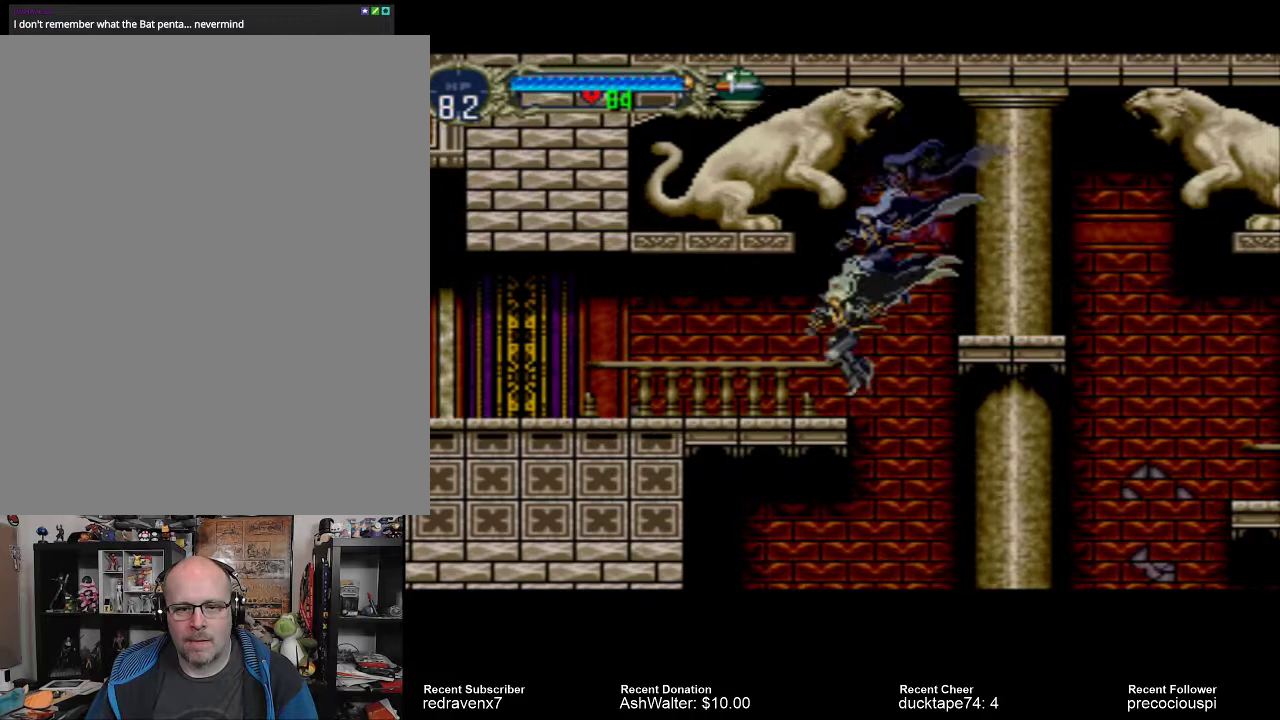
{"buttons": ["CROSS"], "events": [[300, "CROSS", "down"]]}
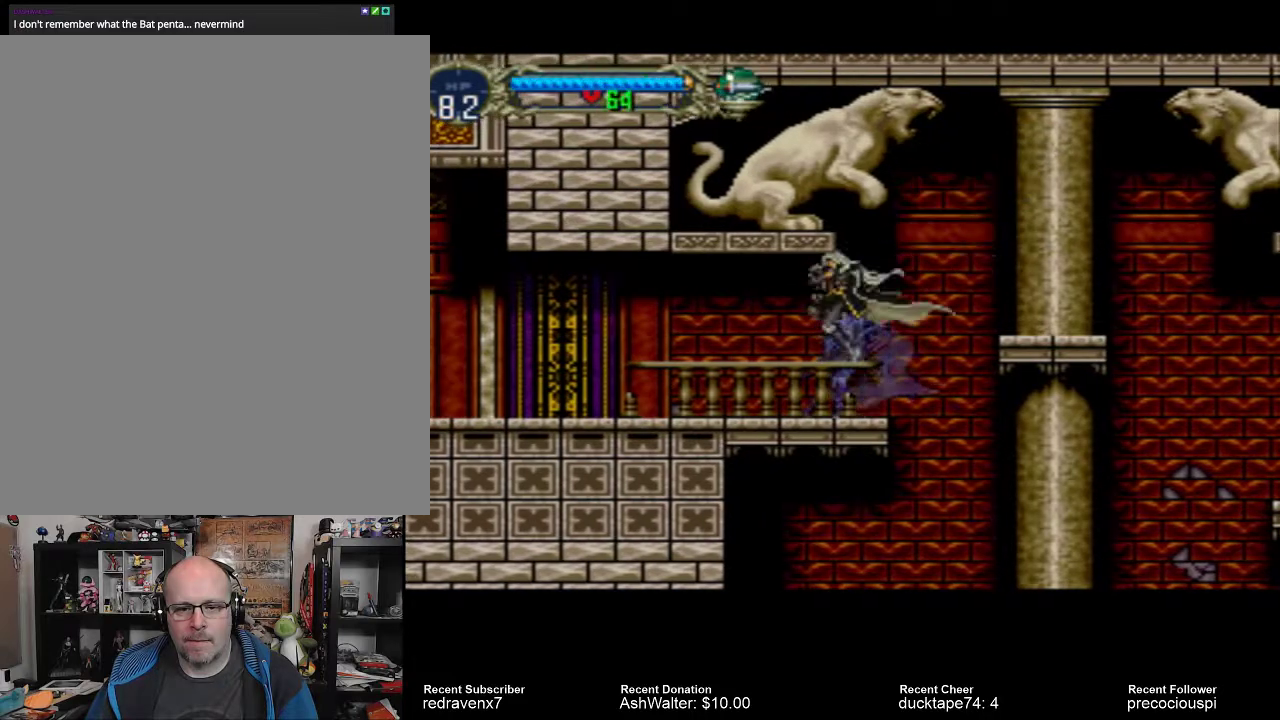
{"buttons": [], "events": [[367, "CROSS", "up"]]}
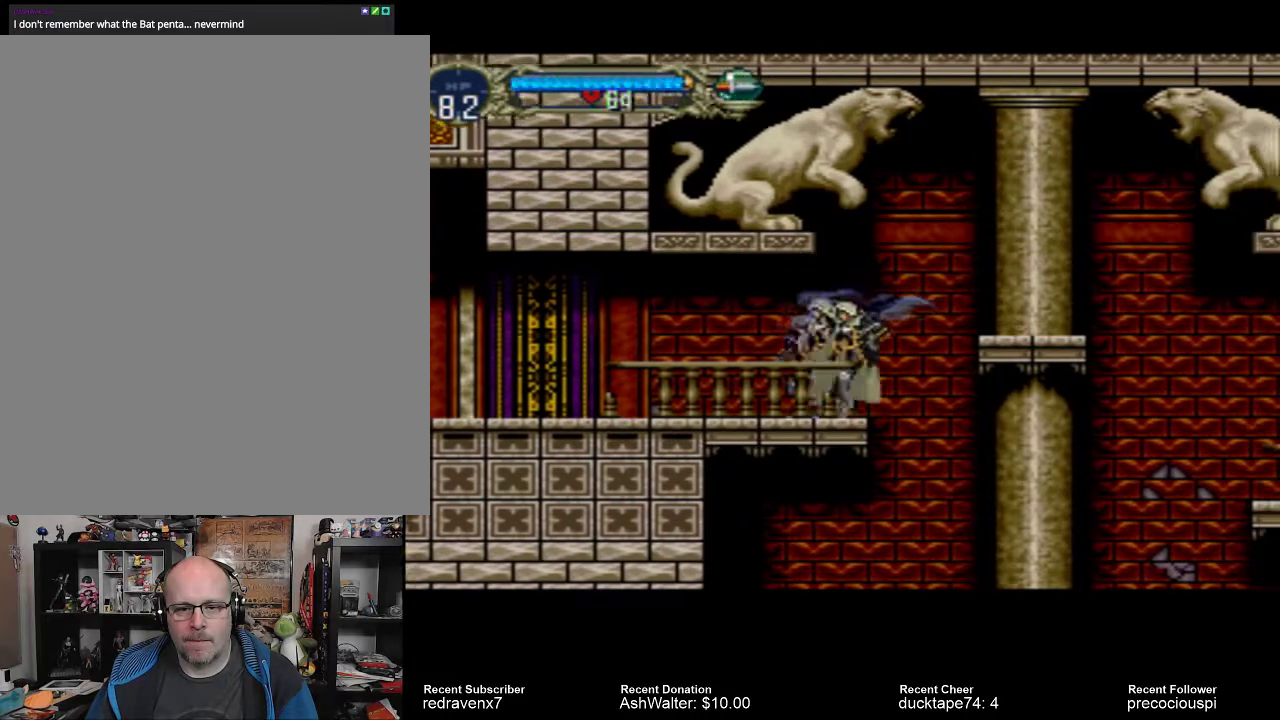
{"buttons": ["CROSS"], "events": [[67, "CROSS", "down"]]}
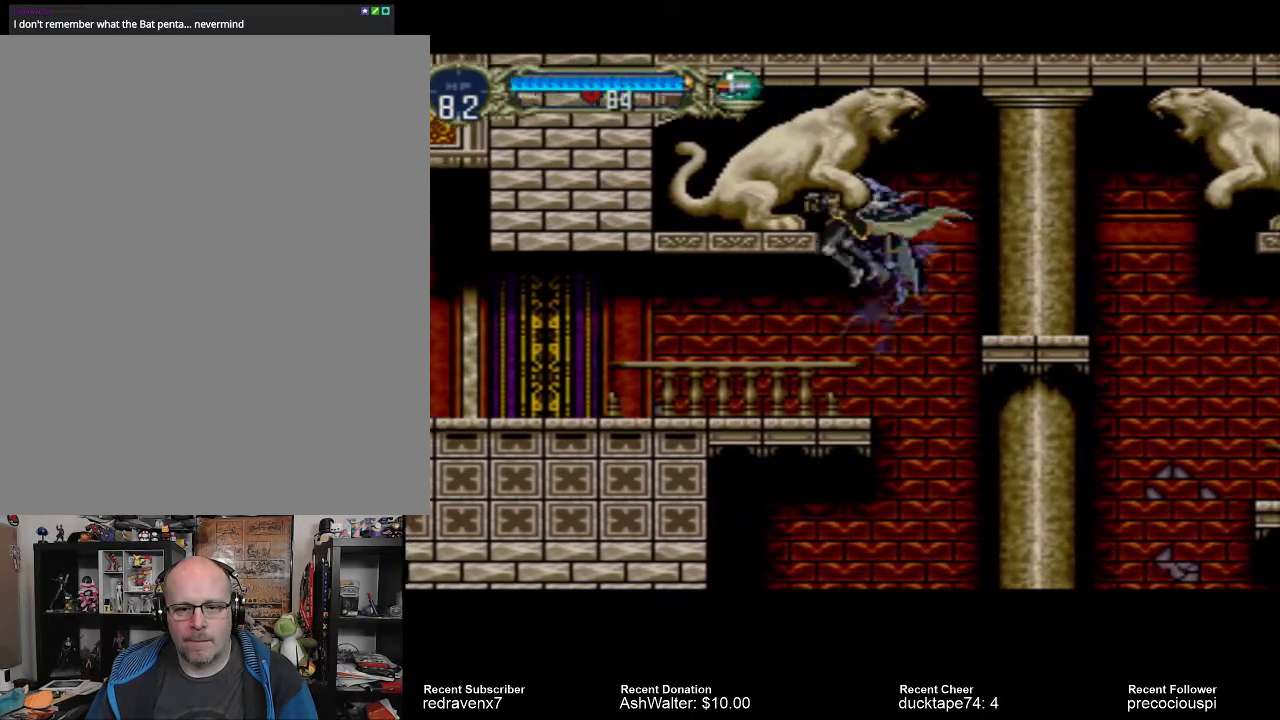
{"buttons": [], "events": [[400, "CROSS", "up"]]}
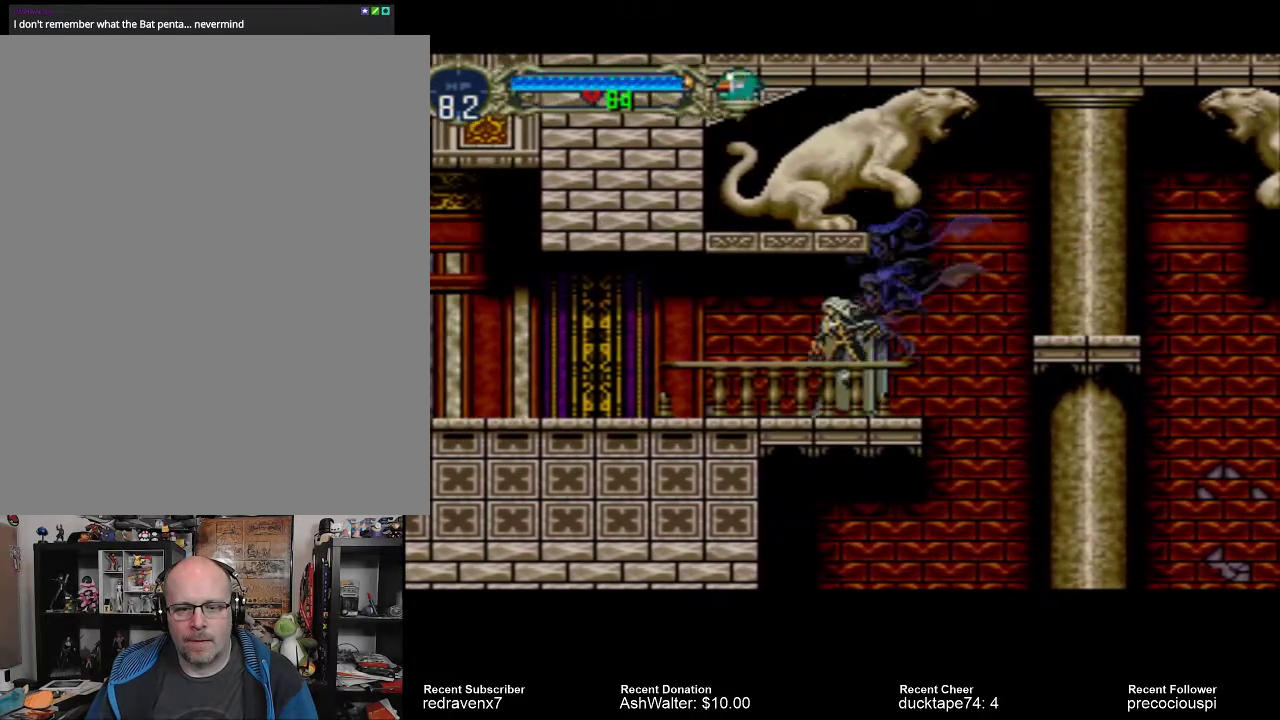
{"buttons": ["CROSS"], "events": [[233, "CROSS", "down"]]}
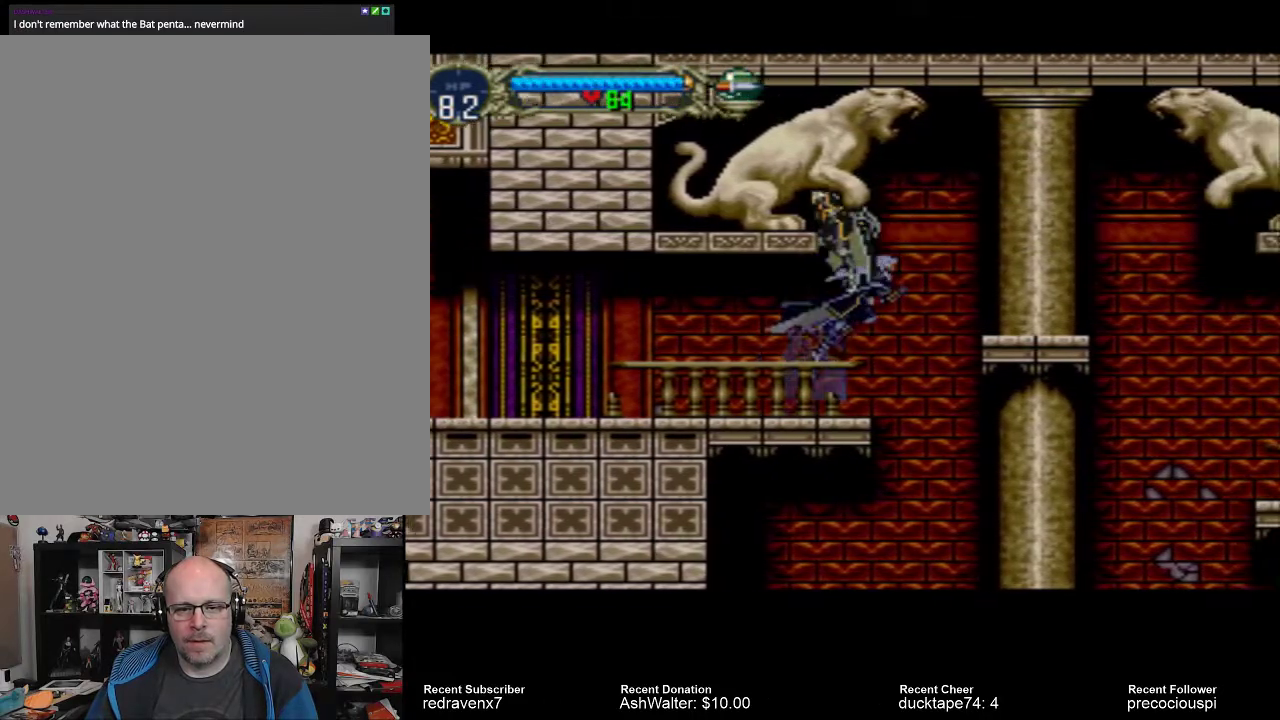
{"buttons": [], "events": [[67, "SQUARE", "down"], [100, "CROSS", "up"], [233, "SQUARE", "up"]]}
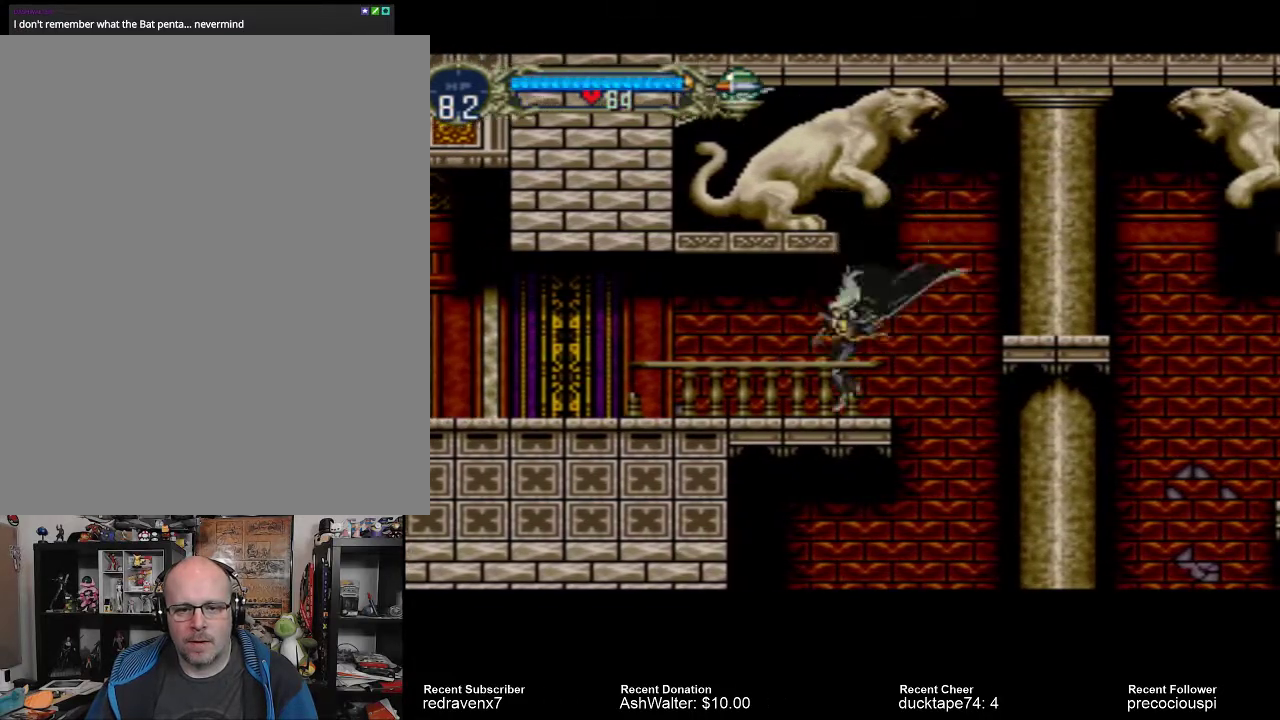
{"buttons": ["CROSS"], "events": [[300, "CROSS", "down"]]}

━━━━━━━━━━━━━━━━━━━━

WHAT NEEDS TO BE DONE: The number of lines in the entries holding the word "down" is what is needed. Supply that number only.

YOUR SOLUTION: 5